Фигура Горького в постановке становится поводом порефлексировать на актуальную для определённой части российской культурной тусовки тему эмиграции. "Он не хотел жрать апельсины, он хотел быть со своей родиной в трудную минуту", – с нескрываемой иронией поясняет режиссёрка своему собеседнику причины возвращения Горького из эмиграции. Анализируя по ходу постановки эпизоды из жизни советского классика, герои пытаются разобраться в своих отношениях друг с другом и в себе. Драматург утверждает, что сбежал не от режиссёра, а от "огнедышащего циклопа" – иронично завершает его собеседница его же мысль. Обсуждение постановки перемежается флешбеками из биографии героев: а помнишь, как мы ставили тот спектакль в Таллине? "Ты говоришь про Таллин мне, человеку, который так любит старую Европу и который три года нигде не был!" – впадает героиня в истерику. И тут же оценивает отъезд своего визави за рубеж как поступок "инфантильного придурка, который поехал путешествовать". Словом, наши герои – борцы с огнедышащим циклопом – находятся в самом пекле психоаналитических размышлений о судьбах своих и родины.

Эти идеологически близкие публике в радиусе Садового кольца страдания обрамляют довольно симпатичную историю о том, как один вымышленный фотограф всю жизнь мечтал снять Горького и всё-таки однажды сделал его фотографию. Симпатичную, прежде всего, за счёт того, что её разыгрывают куклы и актёры Московского детского театра марионеток. Это позволяет расширить узкую релокантскую драму до полусказочной истории, в которой Горький, фотограф и гигантский муравей пьют за столом за революцию, а расстроенный или рассерженный литературный классик периодически взлетает над грешной землёй.

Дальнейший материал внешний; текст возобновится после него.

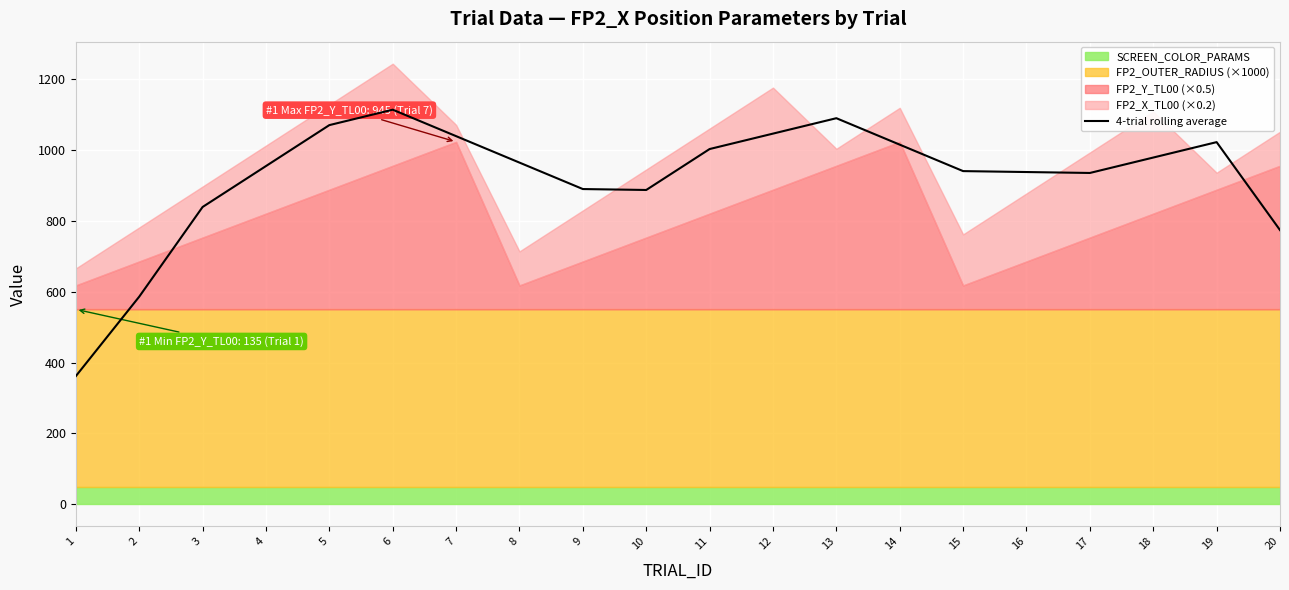

Rank the categories by value from highest to lowest.

6, 13, 5, 12, 7, 19, 14, 11, 18, 8, 4, 15, 16, 17, 9, 10, 3, 20, 2, 1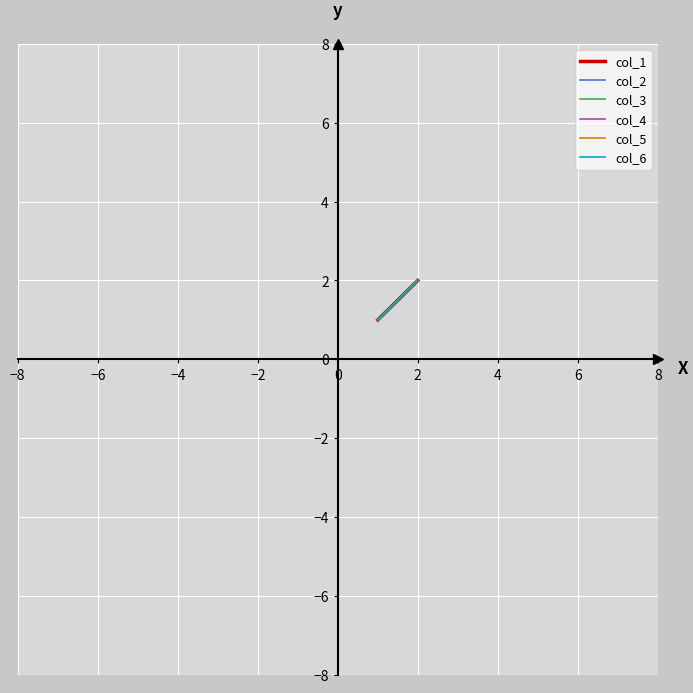

Is this an area chart (filled region under the line)?

No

Горький сейчас если и не в моде, то в фокусе внимания столичных театральных постановщиков, к нему пытаются подобраться с разным успехом в московских театрах, – вот и в Театре наций это уже вторая в этом году премьера с упоминанием имени "буревестника революции". Сначала разбежавшиеся по зарубежным окраинам, а потом потянувшиеся обратно на родину столичные деятели культуры всё пытаются зарифмовать своё нервное переживание современности с революционной ситуацией столетней давности, рассчитывая на то, что история даст им ответы на их вопросы или даже подбросит способ действовать и думать. "Говоря про Горького, мы как будто рассуждаем про нас", – так прямо и заявляют для самых недогадливых со сцены. Для тех, кто пытается понять настоящее или просчитать будущее, разносторонне описанное прошлое всегда предлагает массу удобных вариантов для поучительных параллелей, но утверждать, что сегодня "крестьяне пухнут от голода" так же, как в годы царского режима, как минимум, странно. Забавные куклы снижают натужный пафос этой истории, словно напоминая, что часто юмор помогает лучше любых психоаналитических разборок. Проблема только в том, что при помощи забавного и милого здесь решили пересказать набор уже изрядно набивших оскомину либеральных штампов про репрессивный характер власти. А какая могла бы выйти история про дружбу Горького и муравья.